As the camera panned over the audience, filled with police officers and firemen in uniform and their families, I couldn't help but be reminded of all the emotions surrounding the city in those terrible days. And then I thought about how remarkable it was that this artist extraordinaire, who made the world safe for freaks and outsiders of every stripe, was also able to provide succor and uplift with grace and generosity to people who really needed it. Just one more incredible moment in the life and work of the man born David Robert Haywood Jones, someone who has enriched my musical, creative and emotional life immeasurably. As I left the show to puruse the extensive gift shop, I was filled with a sense of gratitude for his work and for the dedication of the curators who gave me this opportunity to engage with it on an entirely new plane.
David Bowie Is will go down in history as one of the greatest museum shows of all time. If you can't get there, I highly recommend ordering the beautifully executed catalog, which features essays by Camille Paglia and Jon Savage, among others, along with a generous selection of photographs. When you get your copy, dial up either this career-spanning mix or the original track list of ChangesTwoBowie, put on your own headphones, and dive in to the world of David Bowie. May your time there be as rewarding as mine was.
Sunday, March 24, 2013
Bowie: Where Is He Now?

Entries provided:
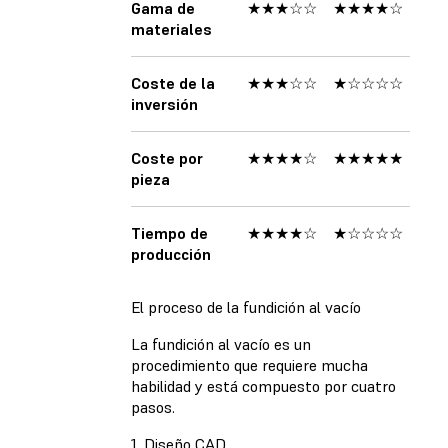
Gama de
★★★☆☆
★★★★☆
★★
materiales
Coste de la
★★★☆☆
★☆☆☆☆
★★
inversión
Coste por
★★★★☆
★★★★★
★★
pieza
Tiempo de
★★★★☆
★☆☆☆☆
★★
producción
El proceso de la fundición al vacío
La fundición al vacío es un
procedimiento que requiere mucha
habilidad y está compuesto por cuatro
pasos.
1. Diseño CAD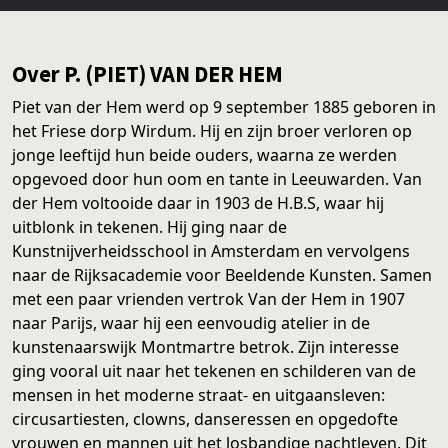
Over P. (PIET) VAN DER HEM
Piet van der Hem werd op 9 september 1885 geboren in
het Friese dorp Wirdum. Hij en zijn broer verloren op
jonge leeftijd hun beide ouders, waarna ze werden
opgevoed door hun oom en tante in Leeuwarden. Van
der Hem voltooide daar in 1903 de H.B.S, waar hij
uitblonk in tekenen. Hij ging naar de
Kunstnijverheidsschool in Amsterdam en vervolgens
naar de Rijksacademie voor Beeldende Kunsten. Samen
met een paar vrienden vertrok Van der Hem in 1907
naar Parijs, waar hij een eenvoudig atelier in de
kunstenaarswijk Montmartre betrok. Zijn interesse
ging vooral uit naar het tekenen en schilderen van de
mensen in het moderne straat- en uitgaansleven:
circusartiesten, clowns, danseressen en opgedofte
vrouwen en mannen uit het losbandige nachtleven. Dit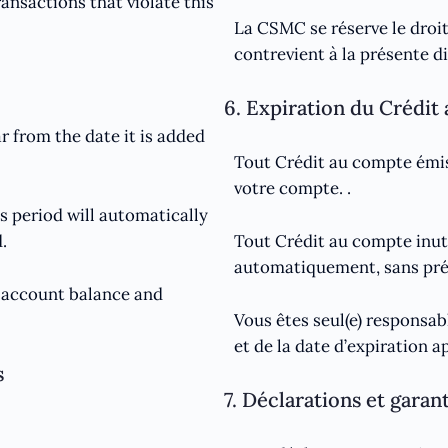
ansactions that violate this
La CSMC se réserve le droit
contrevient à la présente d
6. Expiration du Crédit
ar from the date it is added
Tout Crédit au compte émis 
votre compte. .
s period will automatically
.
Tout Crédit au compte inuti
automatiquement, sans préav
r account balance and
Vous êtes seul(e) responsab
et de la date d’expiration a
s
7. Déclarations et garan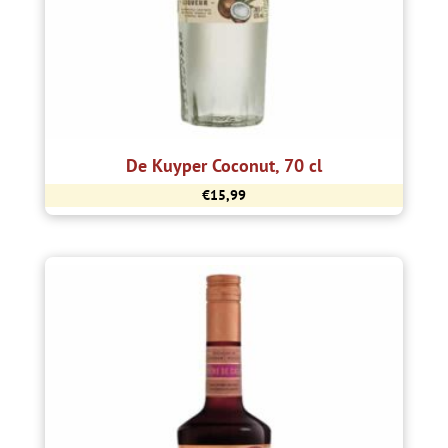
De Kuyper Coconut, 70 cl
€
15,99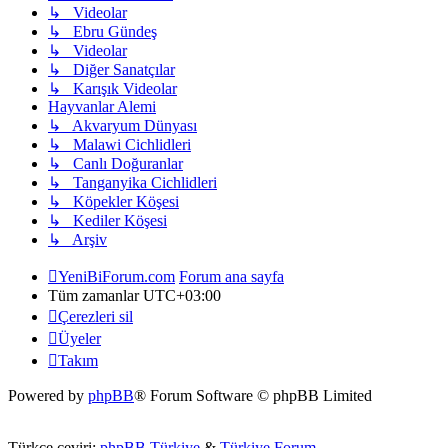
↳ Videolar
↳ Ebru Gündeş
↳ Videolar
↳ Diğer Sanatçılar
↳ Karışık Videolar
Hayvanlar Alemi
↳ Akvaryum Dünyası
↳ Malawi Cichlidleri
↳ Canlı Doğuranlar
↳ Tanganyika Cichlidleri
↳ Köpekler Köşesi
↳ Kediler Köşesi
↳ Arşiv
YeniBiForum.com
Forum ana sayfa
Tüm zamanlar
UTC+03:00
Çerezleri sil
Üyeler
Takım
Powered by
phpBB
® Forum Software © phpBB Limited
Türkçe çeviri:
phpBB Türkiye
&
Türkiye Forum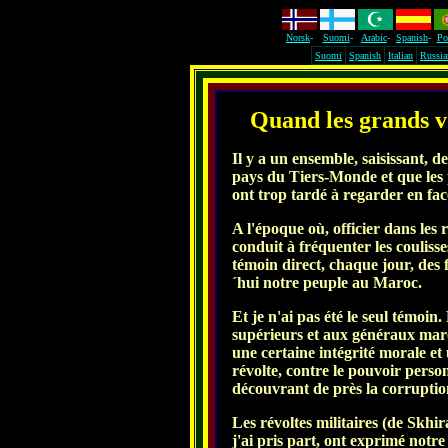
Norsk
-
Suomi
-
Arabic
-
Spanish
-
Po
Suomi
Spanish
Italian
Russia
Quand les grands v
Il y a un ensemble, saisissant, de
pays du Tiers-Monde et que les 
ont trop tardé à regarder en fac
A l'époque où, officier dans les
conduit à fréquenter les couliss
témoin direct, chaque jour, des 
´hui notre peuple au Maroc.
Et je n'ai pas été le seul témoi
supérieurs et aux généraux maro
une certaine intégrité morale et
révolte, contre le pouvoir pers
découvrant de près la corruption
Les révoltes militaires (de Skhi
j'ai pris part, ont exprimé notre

Instruction 1: In the Bowie post, what birth name is given for the man at the center of the exhibition?
Instruction 2: Please retype part of the Bowie post without any changes, beginning at the words that have "David Bowie Is" and stopping after "as mine was.".
Instruction 3:
Does each statement agree with the Bowie post? Answer yes or no for each, quoting the deciding words.
(a) The audience on camera included police officers and firemen in uniform.
(b) The writer recommends the catalog to those who cannot get to the show.
(c) The catalog contains no photographs.
Rely on the Bowie post alone.

Task solution 1: David Robert Haywood Jones

Task solution 2:
David Bowie Is will go down in history as one of the greatest museum shows of all time. If you can't get there, I highly recommend ordering the beautifully executed catalog, which features essays by Camille Paglia and Jon Savage, among others, along with a generous selection of photographs. When you get your copy, dial up either this career-spanning mix or the original track list of ChangesTwoBowie, put on your own headphones, and dive in to the world of David Bowie. May your time there be as rewarding as mine was.

Task solution 3:
(a) Yes: "filled with police officers and firemen in uniform and their families"
(b) Yes: "If you can't get there, I highly recommend ordering the beautifully executed catalog"
(c) No: "along with a generous selection of photographs"